**What is being asked:** Please print every record exactly as it stands, leaving out the pictures.

Dataset entries:
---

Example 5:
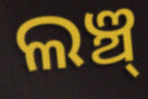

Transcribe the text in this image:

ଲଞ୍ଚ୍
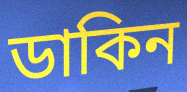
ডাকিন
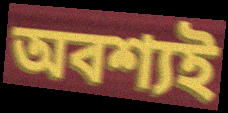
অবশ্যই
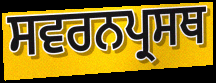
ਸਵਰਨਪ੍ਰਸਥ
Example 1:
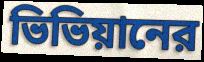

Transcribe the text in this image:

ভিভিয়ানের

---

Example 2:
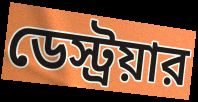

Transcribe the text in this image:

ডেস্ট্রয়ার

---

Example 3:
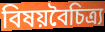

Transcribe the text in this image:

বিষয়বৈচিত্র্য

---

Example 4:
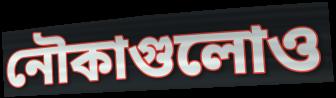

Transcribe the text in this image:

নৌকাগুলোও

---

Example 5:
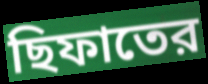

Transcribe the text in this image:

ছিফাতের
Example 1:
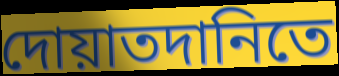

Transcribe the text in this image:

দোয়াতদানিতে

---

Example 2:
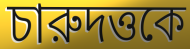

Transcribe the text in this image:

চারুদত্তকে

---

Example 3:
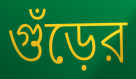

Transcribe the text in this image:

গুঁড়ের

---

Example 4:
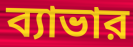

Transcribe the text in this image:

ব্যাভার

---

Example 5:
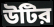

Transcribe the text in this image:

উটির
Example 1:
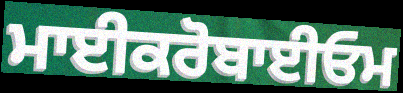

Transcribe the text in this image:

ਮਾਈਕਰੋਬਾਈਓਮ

**Result for this task:**
---

Example 5:

Transcribe the text in this image:

ଲଞ୍ଚ୍
ডাকিন
অবশ্যই
ਸਵਰਨਪ੍ਰਸਥ
Example 1:

Transcribe the text in this image:

ভিভিয়ানের

---

Example 2:

Transcribe the text in this image:

ডেস্ট্রয়ার

---

Example 3:

Transcribe the text in this image:

বিষয়বৈচিত্র্য

---

Example 4:

Transcribe the text in this image:

নৌকাগুলোও

---

Example 5:

Transcribe the text in this image:

ছিফাতের
Example 1:

Transcribe the text in this image:

দোয়াতদানিতে

---

Example 2:

Transcribe the text in this image:

চারুদত্তকে

---

Example 3:

Transcribe the text in this image:

গুঁড়ের

---

Example 4:

Transcribe the text in this image:

ব্যাভার

---

Example 5:

Transcribe the text in this image:

উটির
Example 1:

Transcribe the text in this image:

ਮਾਈਕਰੋਬਾਈਓਮ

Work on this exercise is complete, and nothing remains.